- [Your assignment]: Output the listing below verbatim, without images.

- [Data]:
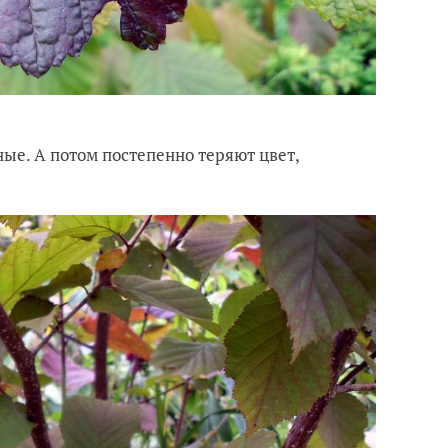
ые. А потом постепенно теряют цвет,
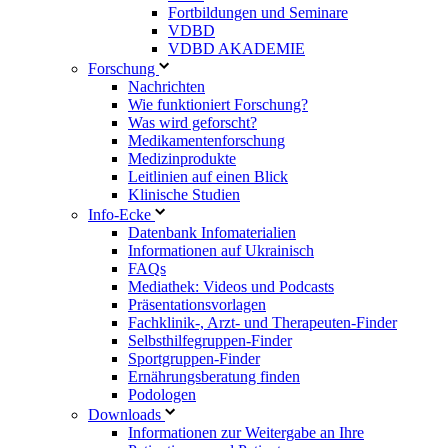
Fortbildungen und Seminare
VDBD
VDBD AKADEMIE
Forschung
Nachrichten
Wie funktioniert Forschung?
Was wird geforscht?
Medikamentenforschung
Medizinprodukte
Leitlinien auf einen Blick
Klinische Studien
Info-Ecke
Datenbank Infomaterialien
Informationen auf Ukrainisch
FAQs
Mediathek: Videos und Podcasts
Präsentationsvorlagen
Fachklinik-, Arzt- und Therapeuten-Finder
Selbsthilfegruppen-Finder
Sportgruppen-Finder
Ernährungsberatung finden
Podologen
Downloads
Informationen zur Weitergabe an Ihre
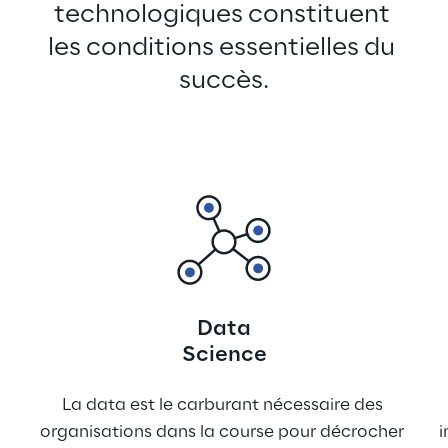
technologiques constituent 
les conditions essentielles du 
succès.
Data
Science
La data est le carburant nécessaire des 
organisations dans la course pour décrocher 
i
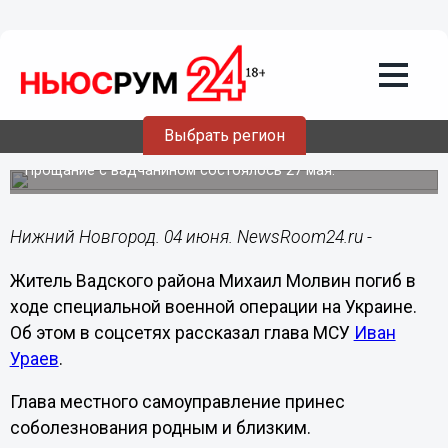
Общество
04.06.2023
18:05
Михаил Молвин из Вадского района
Выбрать регион
погиб в ходе СВО
Прощание с вадчанином состоялось 27 мая.
Нижний Новгород. 04 июня. NewsRoom24.ru -
Житель Вадского района Михаил Молвин погиб в
ходе специальной военной операции на Украине.
Об этом в соцсетях рассказал глава МСУ
Иван
Ураев
.
Глава местного самоуправление принес
соболезнования родным и близким.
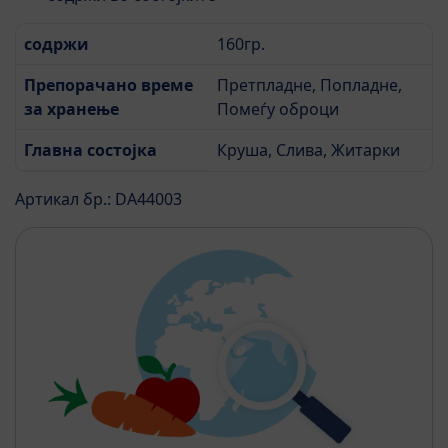
содржи
160гр.
Препорачано време
Претпладне, Попладне,
за хранење
Помеѓу оброци
Главна состојка
Круша, Слива, Житарки
Артикал бр.: DA44003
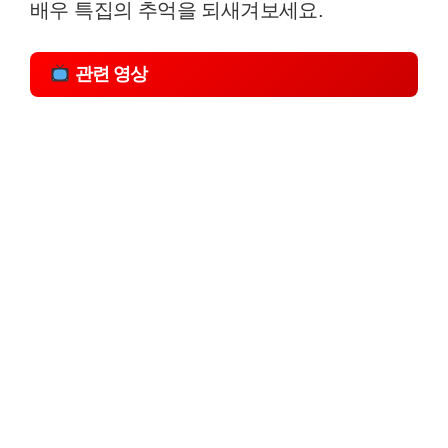
배우 특집의 추억을 되새겨보세요.
관련 영상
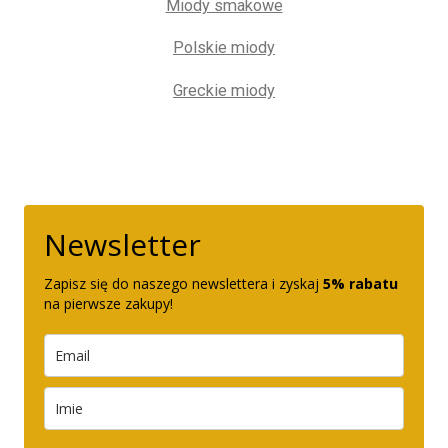
Miody smakowe
Polskie miody
Greckie miody
Newsletter
Zapisz się do naszego newslettera i zyskaj
5% rabatu
na pierwsze zakupy!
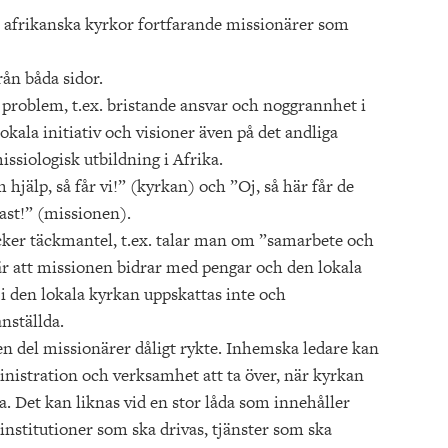
ra afrikanska kyrkor fortfarande missionärer som
ån båda sidor.
 problem, t.ex. bristande ansvar och noggrannhet i
kala initiativ och visioner även på det andliga
issiologisk utbildning i Afrika.
 hjälp, så får vi!” (kyrkan) och ”Oj, så här får de
ast!” (missionen).
cker täckmantel, t.ex. talar man om ”samarbete och
är att missionen bidrar med pengar och den lokala
i den lokala kyrkan uppskattas inte och
nställda.
n del missionärer dåligt rykte. Inhemska ledare kan
nistration och verksamhet att ta över, när kyrkan
ka. Det kan liknas vid en stor låda som innehåller
nstitutioner som ska drivas, tjänster som ska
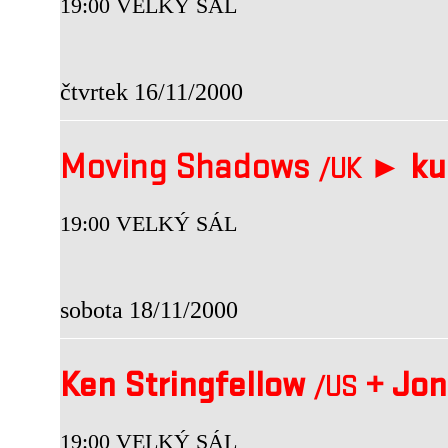
19:00 VELKÝ SÁL
čtvrtek 16/11/2000
Moving Shadows
►
kul
/UK
19:00 VELKÝ SÁL
sobota 18/11/2000
Ken Stringfellow
+
Jon
/US
19:00 VELKÝ SÁL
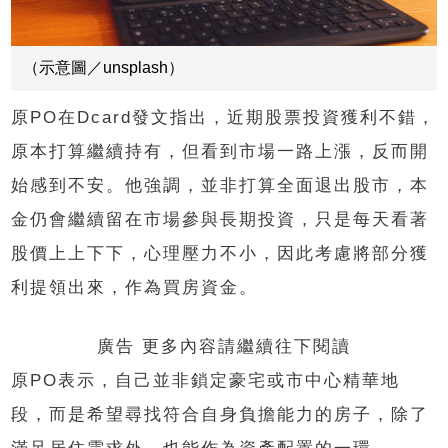
（示意圖／unsplash）
原PO在Dcard發文指出，近期股票投資獲利不錯，
原本打算繼續持有，但看到市場一路上漲，反而開
始感到不安。他強調，並非打算全面退出股市，本
金仍會繼續留在市場參與長期投資，只是每天看著
股價上上下下，心理壓力不小，因此考慮將部分獲
利提領出來，作為買房資金。
廣告 更多內容請繼續往下閱讀
原PO表示，自己並非鎖定豪宅或市中心精華地
段，而是希望尋找符合自身負擔能力的房子，除了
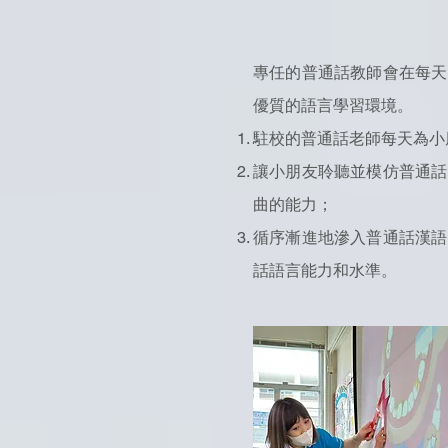
專任的普通話教師會在每天
優質的語言學習環境。
駐校的普通話老師每天為小
讓小朋友聆聽並模仿普通話
曲的能力；
循序漸進地滲入普通話漢語
話語言能力和水準。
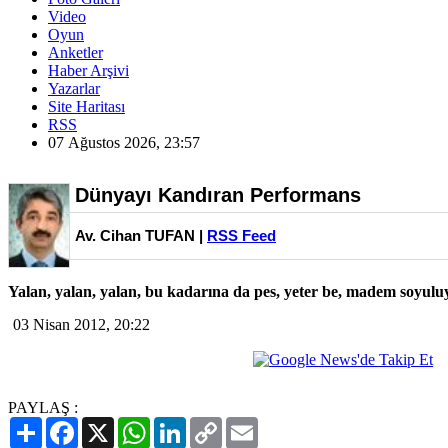
Video
Oyun
Anketler
Haber Arşivi
Yazarlar
Site Haritası
RSS
07 Ağustos 2026, 23:57
Dünyayı Kandıran Performans
Av. Cihan TUFAN |
RSS Feed
Yalan, yalan, yalan, bu kadarına da pes, yeter be, madem soyulu
03 Nisan 2012, 20:22
PAYLAŞ :
Paylaş
Facebook
X
WhatsApp
LinkedIn
Copy
Email
Link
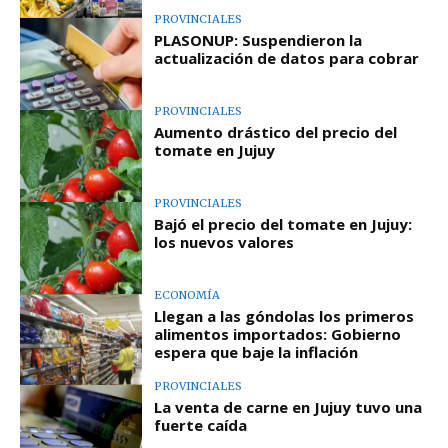
PROVINCIALES
PLASONUP: Suspendieron la
actualización de datos para cobrar
PROVINCIALES
Aumento drástico del precio del
tomate en Jujuy
PROVINCIALES
Bajó el precio del tomate en Jujuy:
los nuevos valores
ECONOMÍA
Llegan a las góndolas los primeros
alimentos importados: Gobierno
espera que baje la inflación
PROVINCIALES
La venta de carne en Jujuy tuvo una
fuerte caída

- [Response]:
ые. А потом постепенно теряют цвет,
Fortbildungen und Seminare
VDBD
VDBD AKADEMIE
Forschung
Nachrichten
Wie funktioniert Forschung?
Was wird geforscht?
Medikamentenforschung
Medizinprodukte
Leitlinien auf einen Blick
Klinische Studien
Info-Ecke
Datenbank Infomaterialien
Informationen auf Ukrainisch
FAQs
Mediathek: Videos und Podcasts
Präsentationsvorlagen
Fachklinik-, Arzt- und Therapeuten-Finder
Selbsthilfegruppen-Finder
Sportgruppen-Finder
Ernährungsberatung finden
Podologen
Downloads
Informationen zur Weitergabe an Ihre
technologiques constituent 
les conditions essentielles du 
succès.
Data
Science
La data est le carburant nécessaire des 
organisations dans la course pour décrocher 
i
Общество
04.06.2023
18:05
Михаил Молвин из Вадского района
Выбрать регион
погиб в ходе СВО
Прощание с вадчанином состоялось 27 мая.
Нижний Новгород. 04 июня. NewsRoom24.ru -
Житель Вадского района Михаил Молвин погиб в
ходе специальной военной операции на Украине.
Об этом в соцсетях рассказал глава МСУ
Иван
Ураев
.
Глава местного самоуправление принес
соболезнования родным и близким.
содржи
160гр.
Препорачано време
Претпладне, Попладне,
за хранење
Помеѓу оброци
Главна состојка
Круша, Слива, Житарки
Артикал бр.: DA44003
배우 특집의 추억을 되새겨보세요.
관련 영상
Miody smakowe
Polskie miody
Greckie miody
Newsletter
Zapisz się do naszego newslettera i zyskaj
5% rabatu
na pierwsze zakupy!
ra afrikanska kyrkor fortfarande missionärer som
ån båda sidor.
 problem, t.ex. bristande ansvar och noggrannhet i
kala initiativ och visioner även på det andliga
issiologisk utbildning i Afrika.
 hjälp, så får vi!” (kyrkan) och ”Oj, så här får de
ast!” (missionen).
cker täckmantel, t.ex. talar man om ”samarbete och
är att missionen bidrar med pengar och den lokala
i den lokala kyrkan uppskattas inte och
nställda.
n del missionärer dåligt rykte. Inhemska ledare kan
nistration och verksamhet att ta över, när kyrkan
ka. Det kan liknas vid en stor låda som innehåller
nstitutioner som ska drivas, tjänster som ska
19:00 VELKÝ SÁL
čtvrtek 16/11/2000
Moving Shadows
►
kul
/UK
19:00 VELKÝ SÁL
sobota 18/11/2000
Ken Stringfellow
+
Jon
/US
19:00 VELKÝ SÁL
（示意圖／unsplash）
原PO在Dcard發文指出，近期股票投資獲利不錯，
原本打算繼續持有，但看到市場一路上漲，反而開
始感到不安。他強調，並非打算全面退出股市，本
金仍會繼續留在市場參與長期投資，只是每天看著
股價上上下下，心理壓力不小，因此考慮將部分獲
利提領出來，作為買房資金。
廣告 更多內容請繼續往下閱讀
原PO表示，自己並非鎖定豪宅或市中心精華地
段，而是希望尋找符合自身負擔能力的房子，除了
專任的普通話教師會在每天
優質的語言學習環境。
駐校的普通話老師每天為小
讓小朋友聆聽並模仿普通話
曲的能力；
循序漸進地滲入普通話漢語
話語言能力和水準。
Video
Oyun
Anketler
Haber Arşivi
Yazarlar
Site Haritası
RSS
07 Ağustos 2026, 23:57
Dünyayı Kandıran Performans
Av. Cihan TUFAN |
RSS Feed
Yalan, yalan, yalan, bu kadarına da pes, yeter be, madem soyulu
03 Nisan 2012, 20:22
PAYLAŞ :
Paylaş
Facebook
X
WhatsApp
LinkedIn
Copy
Email
Link
PROVINCIALES
PLASONUP: Suspendieron la
actualización de datos para cobrar
PROVINCIALES
Aumento drástico del precio del
tomate en Jujuy
PROVINCIALES
Bajó el precio del tomate en Jujuy:
los nuevos valores
ECONOMÍA
Llegan a las góndolas los primeros
alimentos importados: Gobierno
espera que baje la inflación
PROVINCIALES
La venta de carne en Jujuy tuvo una
fuerte caída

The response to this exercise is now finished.